• WHAT IS REQUIRED: Pick up the explanation below about storing a shell command in a variable, and continue it from its last sentence.

• PAGE EXTRACT:
The command is not evaluated and the string is stored as is in the variable. It's the globbing patterns that are expanded when you output the unquoted variable. 

cmd="ls -lrt /client/*/ver* /client/*/*/ver*  | grep 299 | tail -1"

This is safe and would set cmd to the literal string ls -lrt /client/*/ver* /client/*/*/ver* | grep 299 | tail -1. The difference between using double quotes and single quotes around the string doesn't matter in this case (but I would have used single quotes as this is a static string). It doesn't matter in the sense that there is no expansion of anything for the shell to do in the string. Had there been variables or command substitutions in the string, the shell would have expanded those, but there are none.

When you output the value of the variable using echo $cmd, the globbing patterns would be expanded (this is what happens), but the command would still not be run.

• DATASET CONTENT:
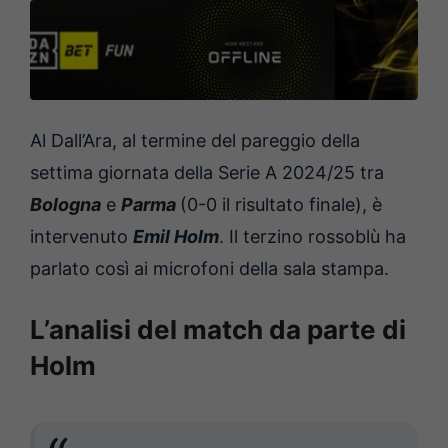
Al Dall’Ara, al termine del pareggio della
settima giornata della Serie A 2024/25 tra
Bologna
e
Parma
(0-0 il risultato finale), è
intervenuto
Emil Holm
. Il terzino rossoblù ha
parlato così ai microfoni della sala stamp
a.
L’analisi del match da parte di
Holm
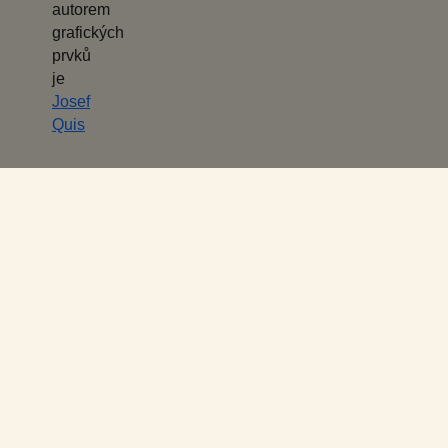
autorem
grafických
prvků
je
Josef
Quis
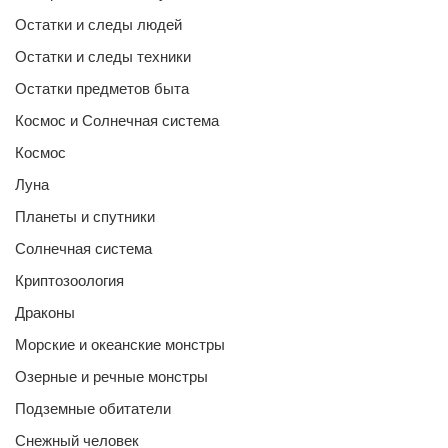
Остатки и следы людей
Остатки и следы техники
Остатки предметов быта
Космос и Солнечная система
Космос
Луна
Планеты и спутники
Солнечная система
Криптозоология
Драконы
Морские и океанские монстры
Озерные и речные монстры
Подземные обитатели
Снежный человек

• RESPONSE TO THE EXERCISE:
To stop the globbing patterns from being expanded, double quote the variable expansion as "$cmd". Personally, I would use

printf '%s\n' "$cmd"

to print its value. See "Why is printf better than echo?" for why.

Related:

Note also that since you're parsing the output of ls -l (which in itself is not safe), and then grepping for a number, you would pick that number up from anywhere in the ls -l output, for example in the size of a file.

I would advise that you rethink what the bigger picture issue is that you're trying to solve, and then that you ask a brand new question about that instead.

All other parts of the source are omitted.